Thank you everyone for joining in the conversation today and wanting to join in. I had not anticipated such a quick and keen engagement with my first writing but am so thankful for all your voices. And an unexpected blessing of technology is that I am hearing from such a wonderfully diverse and rich number of voices, voices that might not necessarily find themselves around a table naturally. Maybe technology is not so bad after all.
Yes to the impact of culture and media and advertising has had on our understanding of being feminine and what it means to be a woman and for me a daughter of God and how pressures from both inside and outside the church from different corners makes that harder. I cannot say that culture outside the church is the only culprit in making this such a tangled confusing and at times hurtful journey.

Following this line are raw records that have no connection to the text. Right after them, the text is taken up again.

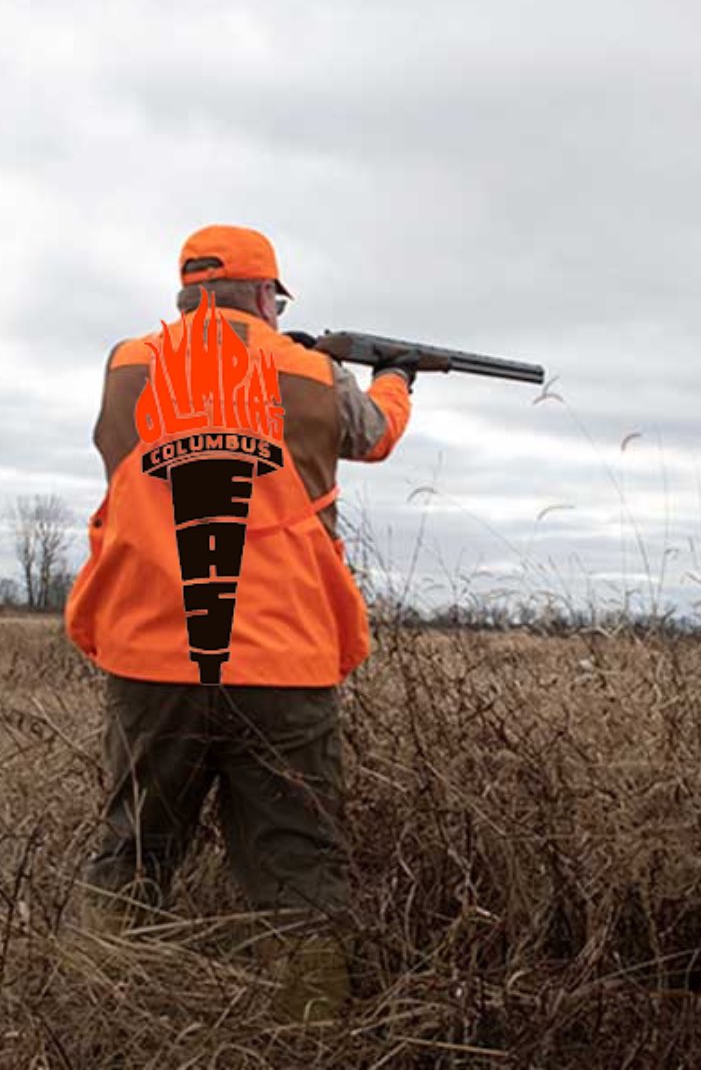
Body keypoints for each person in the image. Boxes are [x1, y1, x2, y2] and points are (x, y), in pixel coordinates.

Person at [64, 224, 413, 1019]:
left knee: (133, 851)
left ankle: (94, 1017)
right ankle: (309, 1032)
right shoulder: (312, 371)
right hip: (282, 659)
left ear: (188, 293)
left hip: (153, 654)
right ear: (264, 294)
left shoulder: (127, 365)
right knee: (298, 866)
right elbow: (376, 434)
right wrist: (395, 378)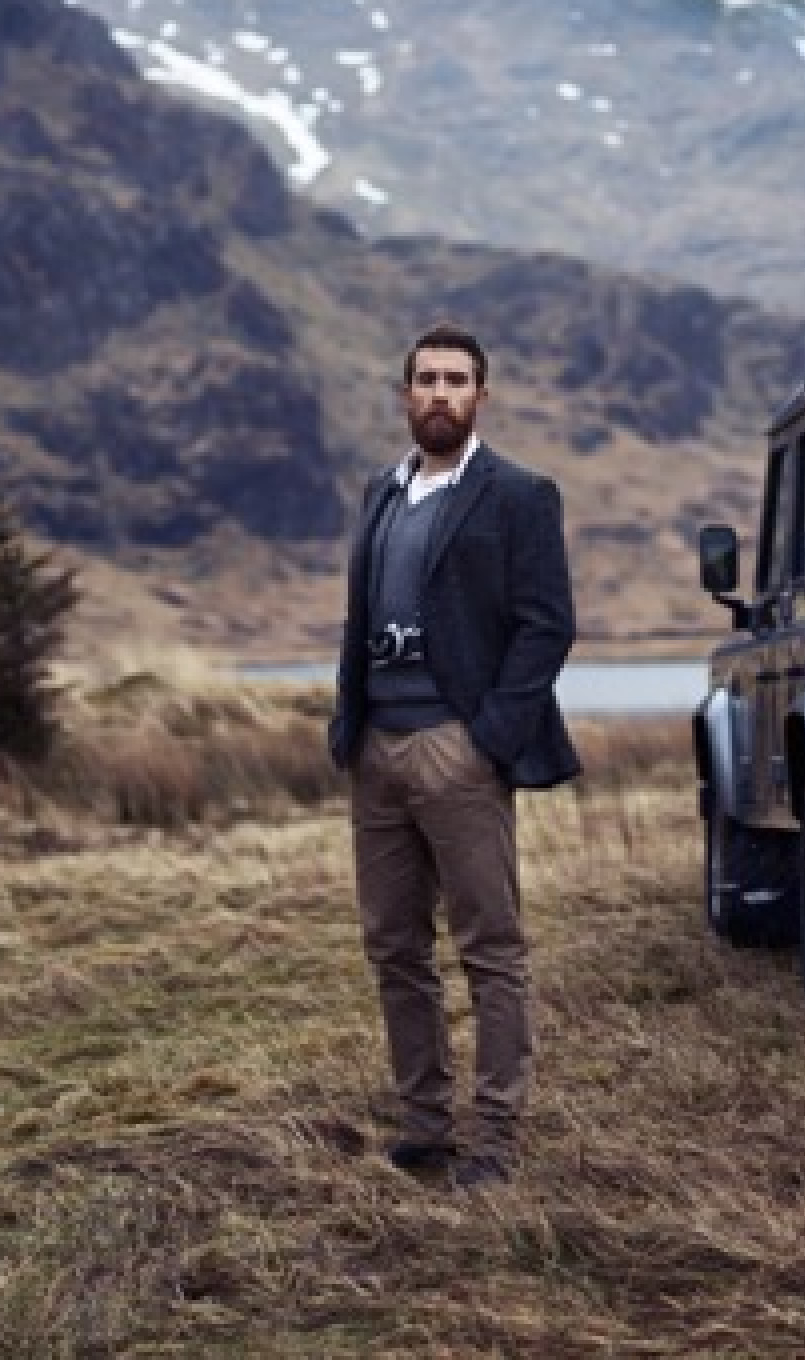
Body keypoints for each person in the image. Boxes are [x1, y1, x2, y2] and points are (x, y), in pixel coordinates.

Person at [329, 321, 580, 1191]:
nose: (440, 394)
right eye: (426, 379)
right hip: (378, 752)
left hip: (456, 749)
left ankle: (496, 1138)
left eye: (457, 380)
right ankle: (426, 1124)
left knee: (490, 948)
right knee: (394, 946)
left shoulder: (517, 494)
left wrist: (488, 739)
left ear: (481, 395)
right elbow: (358, 622)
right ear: (404, 394)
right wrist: (350, 731)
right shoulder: (381, 493)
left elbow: (548, 624)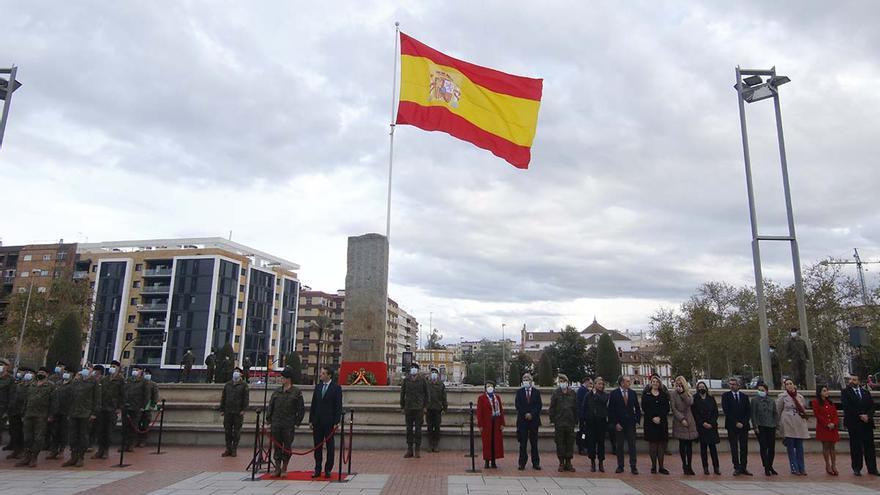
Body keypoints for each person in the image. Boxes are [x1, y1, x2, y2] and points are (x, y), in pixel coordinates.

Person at [266, 366, 305, 478]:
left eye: (283, 377)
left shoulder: (296, 392)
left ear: (288, 379)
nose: (281, 379)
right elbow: (271, 406)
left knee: (287, 446)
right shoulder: (277, 391)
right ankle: (277, 467)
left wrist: (297, 422)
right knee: (276, 446)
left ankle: (284, 467)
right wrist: (269, 420)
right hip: (276, 423)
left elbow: (300, 409)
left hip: (288, 424)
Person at [62, 366, 101, 468]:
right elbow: (69, 395)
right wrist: (74, 379)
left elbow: (97, 399)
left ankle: (80, 457)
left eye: (88, 369)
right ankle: (73, 456)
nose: (85, 370)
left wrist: (93, 413)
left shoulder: (94, 382)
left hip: (85, 413)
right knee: (73, 435)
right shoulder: (76, 382)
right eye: (84, 368)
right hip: (74, 412)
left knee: (83, 435)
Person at [309, 366, 343, 479]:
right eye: (321, 373)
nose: (321, 375)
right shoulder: (318, 387)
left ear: (329, 375)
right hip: (317, 421)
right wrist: (311, 420)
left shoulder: (336, 388)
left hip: (329, 422)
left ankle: (328, 469)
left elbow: (338, 406)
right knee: (317, 446)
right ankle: (317, 468)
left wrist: (337, 421)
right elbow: (313, 405)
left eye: (323, 373)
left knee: (330, 447)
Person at [17, 367, 55, 467]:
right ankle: (26, 456)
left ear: (47, 374)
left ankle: (34, 457)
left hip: (41, 415)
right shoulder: (32, 384)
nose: (40, 374)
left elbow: (54, 402)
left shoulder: (50, 386)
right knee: (27, 437)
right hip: (29, 414)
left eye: (42, 372)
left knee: (38, 438)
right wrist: (23, 413)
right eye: (39, 372)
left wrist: (51, 415)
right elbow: (27, 399)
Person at [841, 373, 877, 476]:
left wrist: (868, 416)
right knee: (856, 447)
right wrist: (860, 415)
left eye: (855, 380)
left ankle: (872, 468)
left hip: (867, 424)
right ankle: (857, 468)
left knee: (869, 447)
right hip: (854, 424)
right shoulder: (845, 392)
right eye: (851, 380)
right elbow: (847, 407)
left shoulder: (865, 392)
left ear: (859, 381)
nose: (852, 381)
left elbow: (872, 406)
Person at [608, 375, 640, 474]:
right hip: (619, 424)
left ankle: (633, 466)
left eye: (629, 381)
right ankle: (620, 465)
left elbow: (637, 408)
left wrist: (636, 420)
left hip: (630, 423)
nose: (629, 383)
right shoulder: (614, 394)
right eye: (627, 381)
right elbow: (611, 410)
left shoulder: (633, 393)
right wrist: (615, 423)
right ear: (622, 383)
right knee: (619, 446)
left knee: (632, 446)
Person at [776, 378, 809, 475]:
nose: (789, 385)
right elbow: (778, 410)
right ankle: (794, 467)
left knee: (799, 446)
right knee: (790, 446)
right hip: (788, 423)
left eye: (791, 383)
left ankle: (801, 467)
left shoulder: (800, 397)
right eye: (787, 384)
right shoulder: (782, 397)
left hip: (798, 422)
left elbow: (803, 408)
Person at [721, 377, 752, 476]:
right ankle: (736, 467)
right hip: (732, 425)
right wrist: (735, 422)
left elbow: (748, 411)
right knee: (734, 447)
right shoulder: (725, 396)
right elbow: (727, 411)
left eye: (734, 384)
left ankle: (744, 467)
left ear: (738, 385)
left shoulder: (744, 396)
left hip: (744, 426)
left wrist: (743, 422)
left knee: (744, 447)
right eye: (730, 384)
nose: (732, 386)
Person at [93, 360, 124, 459]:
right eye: (111, 366)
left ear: (118, 368)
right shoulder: (104, 379)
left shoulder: (120, 380)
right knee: (100, 430)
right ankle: (100, 450)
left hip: (112, 408)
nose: (112, 368)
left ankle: (106, 450)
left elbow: (123, 395)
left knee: (108, 430)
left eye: (114, 366)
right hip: (102, 407)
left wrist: (119, 407)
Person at [549, 374, 578, 472]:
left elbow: (576, 407)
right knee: (560, 443)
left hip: (570, 422)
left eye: (564, 381)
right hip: (559, 422)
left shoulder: (573, 393)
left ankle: (568, 462)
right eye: (560, 381)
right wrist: (553, 419)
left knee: (570, 442)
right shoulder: (556, 393)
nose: (562, 383)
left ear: (567, 382)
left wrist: (576, 420)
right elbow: (552, 408)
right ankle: (561, 462)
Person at [642, 375, 670, 475]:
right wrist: (653, 417)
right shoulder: (646, 394)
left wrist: (660, 417)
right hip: (650, 423)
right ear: (651, 383)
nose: (655, 383)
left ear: (659, 383)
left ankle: (661, 466)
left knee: (661, 445)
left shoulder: (663, 395)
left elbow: (666, 408)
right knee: (653, 445)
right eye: (653, 381)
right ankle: (653, 466)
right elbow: (645, 408)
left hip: (661, 422)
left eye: (657, 382)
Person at [400, 363, 429, 458]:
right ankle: (409, 449)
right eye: (412, 368)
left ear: (418, 370)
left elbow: (427, 394)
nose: (413, 370)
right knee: (409, 429)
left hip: (419, 408)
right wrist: (402, 406)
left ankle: (417, 449)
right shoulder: (406, 380)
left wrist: (425, 406)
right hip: (408, 408)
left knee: (418, 430)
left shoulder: (422, 380)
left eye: (415, 368)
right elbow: (402, 393)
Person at [691, 381, 720, 475]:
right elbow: (695, 413)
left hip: (711, 427)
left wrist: (711, 423)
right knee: (703, 449)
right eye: (699, 387)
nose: (701, 388)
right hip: (702, 427)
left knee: (713, 449)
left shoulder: (711, 398)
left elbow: (715, 412)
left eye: (703, 387)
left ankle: (716, 467)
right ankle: (705, 467)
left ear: (706, 388)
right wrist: (702, 423)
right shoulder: (695, 399)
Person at [750, 382, 779, 476]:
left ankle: (770, 465)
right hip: (760, 426)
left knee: (771, 447)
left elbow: (775, 413)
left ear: (766, 391)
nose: (761, 392)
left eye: (762, 390)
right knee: (763, 446)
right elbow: (753, 414)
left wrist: (776, 425)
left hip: (771, 426)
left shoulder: (771, 401)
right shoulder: (754, 400)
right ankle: (766, 466)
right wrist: (755, 426)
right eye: (759, 390)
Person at [670, 376, 697, 475]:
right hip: (679, 421)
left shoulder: (688, 393)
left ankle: (689, 465)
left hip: (689, 420)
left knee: (689, 445)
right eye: (677, 384)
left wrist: (683, 394)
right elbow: (673, 408)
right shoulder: (673, 394)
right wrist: (681, 419)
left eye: (680, 384)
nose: (678, 386)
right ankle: (684, 464)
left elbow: (690, 403)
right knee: (682, 444)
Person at [219, 366, 249, 457]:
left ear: (241, 374)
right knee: (227, 431)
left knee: (236, 431)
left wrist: (244, 409)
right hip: (228, 411)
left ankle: (234, 448)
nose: (236, 373)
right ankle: (228, 448)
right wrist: (222, 409)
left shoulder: (244, 385)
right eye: (235, 371)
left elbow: (246, 398)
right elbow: (223, 397)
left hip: (238, 412)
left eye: (237, 372)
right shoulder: (228, 384)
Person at [514, 373, 541, 471]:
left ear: (531, 380)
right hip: (522, 421)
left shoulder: (536, 392)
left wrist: (531, 414)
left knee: (534, 443)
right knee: (523, 444)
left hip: (534, 421)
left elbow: (539, 406)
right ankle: (522, 463)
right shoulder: (519, 392)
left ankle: (536, 463)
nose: (526, 380)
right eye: (524, 378)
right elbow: (518, 405)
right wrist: (525, 414)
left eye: (528, 379)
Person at [811, 384, 839, 476]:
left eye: (827, 390)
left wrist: (833, 423)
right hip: (823, 427)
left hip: (832, 428)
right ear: (819, 392)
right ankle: (827, 465)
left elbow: (835, 414)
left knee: (833, 447)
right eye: (824, 390)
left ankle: (834, 465)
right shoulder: (815, 402)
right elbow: (818, 415)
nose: (826, 392)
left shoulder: (830, 402)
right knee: (826, 446)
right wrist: (827, 423)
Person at [477, 381, 505, 469]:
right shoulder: (482, 398)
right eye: (488, 386)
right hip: (486, 423)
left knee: (495, 442)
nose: (490, 387)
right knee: (487, 442)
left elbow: (501, 410)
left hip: (496, 422)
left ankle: (494, 461)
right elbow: (479, 412)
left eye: (491, 386)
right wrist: (480, 425)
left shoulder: (497, 398)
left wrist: (502, 423)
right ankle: (487, 461)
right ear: (485, 388)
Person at [121, 366, 149, 452]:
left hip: (136, 407)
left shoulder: (144, 382)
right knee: (125, 426)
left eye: (137, 370)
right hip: (127, 406)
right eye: (134, 370)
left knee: (133, 426)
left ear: (141, 371)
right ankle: (124, 444)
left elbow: (146, 396)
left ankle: (131, 444)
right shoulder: (129, 380)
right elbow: (124, 392)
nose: (135, 371)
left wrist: (143, 407)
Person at [46, 368, 73, 459]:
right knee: (54, 431)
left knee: (63, 432)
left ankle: (61, 449)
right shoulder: (57, 384)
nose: (65, 374)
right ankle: (53, 450)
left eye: (67, 372)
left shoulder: (73, 385)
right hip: (56, 411)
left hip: (66, 411)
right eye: (64, 372)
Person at [584, 376, 608, 472]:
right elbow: (584, 407)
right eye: (598, 384)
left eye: (602, 384)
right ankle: (592, 462)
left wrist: (596, 395)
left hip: (601, 422)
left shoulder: (605, 395)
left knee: (601, 443)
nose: (600, 386)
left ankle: (601, 462)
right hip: (591, 423)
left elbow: (604, 402)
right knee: (591, 443)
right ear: (594, 384)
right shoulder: (588, 395)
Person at [5, 367, 29, 459]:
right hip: (13, 411)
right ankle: (16, 450)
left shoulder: (30, 385)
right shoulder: (16, 383)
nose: (20, 373)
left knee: (22, 432)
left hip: (22, 411)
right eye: (19, 372)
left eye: (22, 372)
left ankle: (23, 451)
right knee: (14, 432)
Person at [425, 367, 447, 453]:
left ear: (437, 375)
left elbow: (444, 397)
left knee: (437, 427)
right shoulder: (427, 384)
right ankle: (430, 445)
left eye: (435, 372)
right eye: (432, 372)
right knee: (429, 427)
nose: (433, 374)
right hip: (429, 408)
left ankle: (436, 445)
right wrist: (424, 407)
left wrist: (445, 408)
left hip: (438, 409)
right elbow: (424, 396)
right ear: (430, 375)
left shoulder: (441, 385)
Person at [137, 368, 160, 448]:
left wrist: (152, 406)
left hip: (147, 407)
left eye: (148, 373)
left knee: (145, 424)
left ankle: (143, 440)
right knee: (137, 424)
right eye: (145, 373)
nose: (146, 375)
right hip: (138, 406)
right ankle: (136, 440)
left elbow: (155, 396)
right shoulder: (139, 383)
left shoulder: (153, 384)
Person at [575, 377, 592, 456]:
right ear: (586, 382)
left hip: (584, 415)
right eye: (590, 383)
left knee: (584, 431)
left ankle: (583, 446)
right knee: (583, 432)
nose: (590, 385)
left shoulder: (583, 390)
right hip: (583, 416)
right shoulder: (582, 391)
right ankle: (582, 446)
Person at [0, 360, 12, 449]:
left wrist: (7, 411)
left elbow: (12, 396)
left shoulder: (10, 379)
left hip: (2, 408)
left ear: (7, 367)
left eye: (1, 365)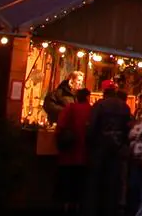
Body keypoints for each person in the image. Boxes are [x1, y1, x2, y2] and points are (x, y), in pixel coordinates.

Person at [85, 82, 132, 216]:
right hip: (116, 151)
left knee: (95, 184)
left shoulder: (99, 106)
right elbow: (128, 129)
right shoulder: (124, 107)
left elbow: (91, 128)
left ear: (104, 93)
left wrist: (90, 146)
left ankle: (94, 210)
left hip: (99, 150)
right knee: (112, 186)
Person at [55, 88, 91, 216]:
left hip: (68, 154)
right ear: (87, 97)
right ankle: (77, 207)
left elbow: (60, 126)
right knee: (79, 183)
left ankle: (65, 207)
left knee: (66, 182)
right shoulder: (91, 110)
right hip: (84, 154)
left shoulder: (70, 108)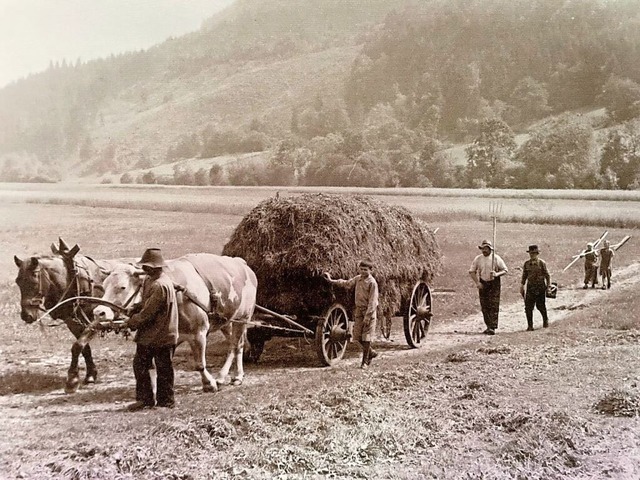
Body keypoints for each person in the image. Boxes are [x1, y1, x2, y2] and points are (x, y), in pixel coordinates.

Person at [123, 248, 179, 411]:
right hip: (149, 334)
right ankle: (145, 399)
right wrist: (134, 308)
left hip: (163, 333)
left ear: (155, 268)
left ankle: (166, 402)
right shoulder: (149, 281)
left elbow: (148, 313)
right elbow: (146, 304)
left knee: (164, 369)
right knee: (140, 364)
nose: (144, 269)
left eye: (146, 266)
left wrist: (131, 322)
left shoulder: (160, 285)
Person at [323, 260, 379, 368]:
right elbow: (347, 283)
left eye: (365, 270)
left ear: (370, 270)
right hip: (359, 310)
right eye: (361, 269)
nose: (363, 271)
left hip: (369, 312)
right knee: (356, 337)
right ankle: (370, 353)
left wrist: (368, 316)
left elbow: (373, 302)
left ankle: (365, 362)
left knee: (366, 337)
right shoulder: (358, 279)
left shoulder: (372, 283)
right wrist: (331, 281)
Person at [468, 240, 508, 335]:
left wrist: (497, 274)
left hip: (494, 283)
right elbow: (472, 271)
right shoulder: (478, 259)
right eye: (483, 248)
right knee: (484, 305)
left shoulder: (496, 258)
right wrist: (477, 282)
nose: (484, 250)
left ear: (490, 249)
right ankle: (488, 326)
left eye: (486, 248)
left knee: (493, 305)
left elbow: (505, 270)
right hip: (483, 283)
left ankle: (492, 327)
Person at [520, 245, 551, 331]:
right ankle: (530, 326)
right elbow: (524, 276)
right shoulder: (526, 264)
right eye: (531, 253)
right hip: (530, 287)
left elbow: (547, 275)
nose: (532, 255)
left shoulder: (542, 263)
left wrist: (548, 287)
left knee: (540, 306)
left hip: (540, 287)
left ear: (537, 254)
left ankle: (545, 320)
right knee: (528, 307)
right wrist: (522, 286)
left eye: (534, 253)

In fact for me I think that it has been the cultural/advertising voices that have spoken loudest to me in regard to fashion, make up, shopping, the outer coat so to speak. While the differing voices within the church have in the past created more tension in my identity in regard my role and place.
I don’t want to rule out the place of clothes and make up can have for some with regard their sense of femininity. I remember my own journey with clothes and body image and discovering clothes that acknowledged my body, a body that for many years had failed to be, do what I longed to be able to do and so I hid it. And in doing so behind dark clothes sizes too big for me I also hid a part of my femininity. Not intentionally but over time it happened and I had to once more get to know myself in all my fullness as I bought clothes with colour, clothes my size. Now I love finding a new item of clothing in our fabulous charity shop or at Nomads but it is not what I set out to do every Saturday.
We have all had our own walks and different times of wounding and hurt, the same event impacting different people to greater or lesser degree and wounds that only we along have known. They impact us and if left untended can shape us in ways that are not healthy, though we may not realise that until many years down the road. My concern though in recent months in church circles is the moving aside of God’s word to that which feels like the clothes and make up, the outer coat, without any depth, structure. Invitations to journeys of self exploration, ‘with the Holy Spirit’ but not rooted and surrounded in God’s word which is where we find life, freedom and truth.
At the moment I feel we are letting each other down when we do not embrace ourselves and each other fully as the people we and they are in the light of God’s word, carrying the image of God, made as man and woman to reflect His glory.
Yes we need to tend to wounds and hurts with more than a bandaid, we need to extend healing and life but for those of us in the church is there a better way? I think Jesus’ approach so often was to name an action, extend forgiveness where needed and move on in fullness of life. I think of the woman at the well, Mary Magdelene, I think of the woman accused of adultery. We are broken people but Jesus does not keep us there. Let’s not be afraid to name our brokenness but then remember who we are and how Jesus sees us and life in that freedom. Maybe then I won’t need to hold in tension my adventurous warrior spirit with the way I perceive feminine to mean.
Further thoughts and may this conversation go on. Keep sharing.